Informatics in Medicine Unlocked (Jan 2024)
A computational exploration of whole genome sequences of Klebsiella pneumoniae ST16 for beta-lactam resistance and the discovery of NDM-1 resistance gene inhibitor
Abstract
Antibiotic resistance is a growing concern in healthcare and medicine. This research was carried out to analyze whole genome sequences of Klebsiella pneumoniae ST16 with the goal of identifying genes that cause resistance to antibiotics and find potential bioactive compounds that can inhibit their growth. The study discovered genes that contribute to resistance against types of antibiotics such as macrolides, fluoroquinolones, aminoglycosides, sulphonamides, rifampicin, trimethoprim, and beta-lactams. Notable genes identified include blaTEM 1B, blaCTX M 15, and blaNDM-1. Furthermore, changes were observed in the acrR, ompK36, and gyrA genes, along with alterations in the corresponding acids, which are associated with resistance. The analysis also examined the alleles at each locus and found that the FIA locus had a new allele. Molecular docking results revealed that baicalein showed docking scores of −7.7 kcal/mol when binding with New Delhi Metallo 1 (NDM-1) related to beta-lactams. The RMSD plot demonstrated behavior for both Baicalein and Adapalene complexes of NDM-1 over a 50 ns simulation period.

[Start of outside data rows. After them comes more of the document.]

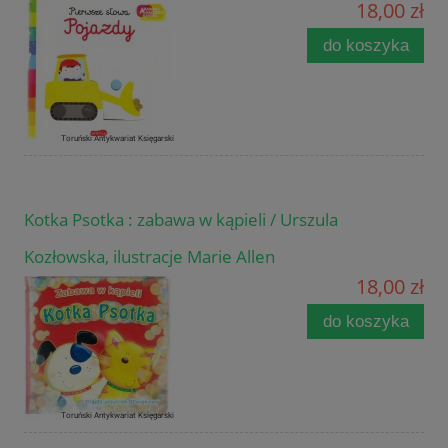
18,00 zł
do koszyka
Kotka Psotka : zabawa w kąpieli / Urszula
Kozłowska, ilustracje Marie Allen
18,00 zł
do koszyka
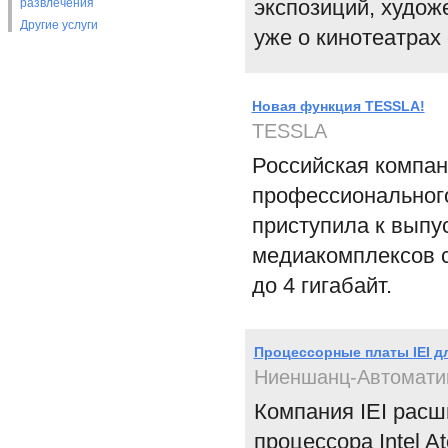
экспозиций, художе
развлечения
Другие услуги
уже о кинотеатрах
Новая функция TESSLA!
TESSLA
Российская компан
профессионального
приступила к выпу
медиакомплексов 
до 4 гигабайт.
Процессорные платы IEI д
Ниеншанц-Автомати
Компания IEI расш
процессора Intel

However, the higher Rg value for the drug-protein complex (NDM-1 Beta-Lactamase 1-Adapalene) indicates it may be slightly unstable in interaction compared to our test compound-protein complex (NDM-1 Beta-Lactamase 1-Baicalein). Summarily, the study offers information about how antibiotic resistance works against the NDM-1 gene and its role in beta-lactam resistance based on analysis which reveals that beyond baicalein, other excellent bioactive (taxifolin, and ellagic acid) strongly bind to the NDM 1 domain and can be further investigated experimentally.